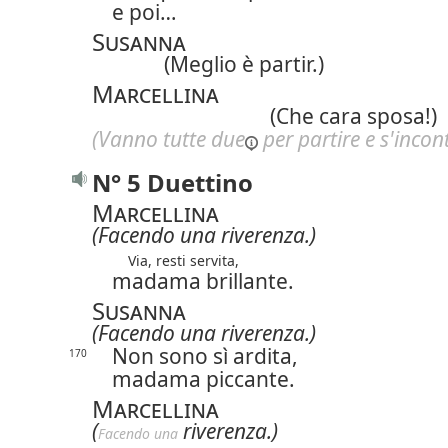
e poi…
Susanna
(Meglio è partir.)
Marcellina
(Che cara sposa!)
(Vanno
tutte due
per partire e s'incon
N° 5 Duettino
Marcellina
(Facendo una riverenza.)
Via, resti servita,
madama brillante.
Susanna
(Facendo una riverenza.)
Non sono sì ardita,
170
madama piccante.
Marcellina
(
riverenza.)
Facendo una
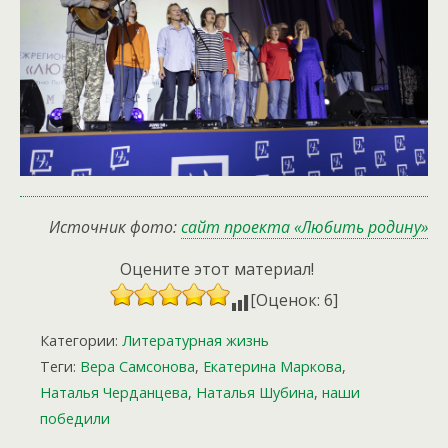
Источник фото:
сайт проекта «Любить родину»
Оцените этот материал!
[Оценок: 6]
Категории:
Литературная жизнь
Теги:
Вера Самсонова
,
Екатерина Маркова
,
Наталья Черданцева
,
Наталья Шубина
,
наши
победили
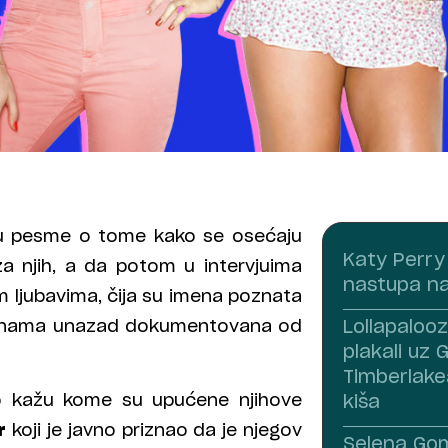
ju pesme o tome kako se osećaju
Katy Perry 
za njih, a da potom u intervjuima
nastupa na
m ljubavima, čija su imena poznata
 godinama unazad dokumentovana od
Lollapaloo
plakali uz G
Timberlakea
eno kažu kome su upućene njihove
kiša
r
koji je javno priznao da je njegov
Selena Gom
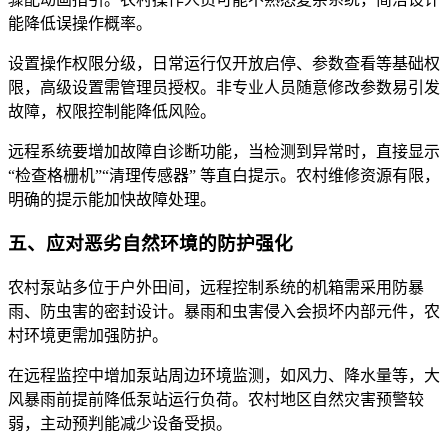
能降低误操作概率。
设置操作权限分级，日常运行仅开放启停、参数查看等基础权
限，高级设置需管理员授权。非专业人员随意修改参数易引发
故障，权限控制能降低风险。
远程系统要增加故障自诊断功能，当检测到异常时，直接显示
“检查格栅机”“清理传感器” 等直白提示。农村维修资源有限，
明确的提示能加快故障处理。
五、应对恶劣自然环境的防护强化
农村泵站多位于户外田间，远程控制系统的机箱需采用防暴
雨、防虫害的密封设计。暴雨和虫害侵入会损坏内部元件，农
村环境更需加强防护。
在远程监控中增加泵站周边环境监测，如风力、降水量等，大
风暴雨前提前降低泵站运行负荷。农村地区自然灾害预警较
弱，主动预判能减少设备受损。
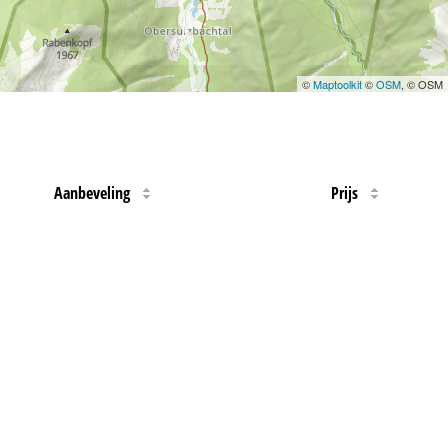
©
Maptoolkit
©
OSM
, © OSM
Aanbeveling
Prijs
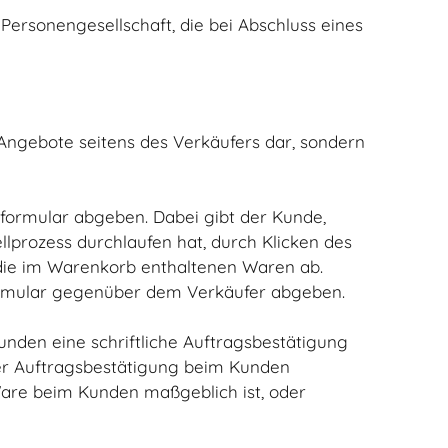
 Personengesellschaft, die bei Abschluss eines
 Angebote seitens des Verkäufers dar, sondern
lformular abgeben. Dabei gibt der Kunde,
lprozess durchlaufen hat, durch Klicken des
 die im Warenkorb enthaltenen Waren ab.
tformular gegenüber dem Verkäufer abgeben.
den eine schriftliche Auftragsbestätigung
der Auftragsbestätigung beim Kunden
Ware beim Kunden maßgeblich ist, oder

-------------------------

→ Assigned task: Every line from the one that holds "der Auftragsbestätigung beim Kunden" to the end of the data above should be given again exactly, with that line and the last one both kept.

→ Output of the task:
der Auftragsbestätigung beim Kunden
Ware beim Kunden maßgeblich ist, oder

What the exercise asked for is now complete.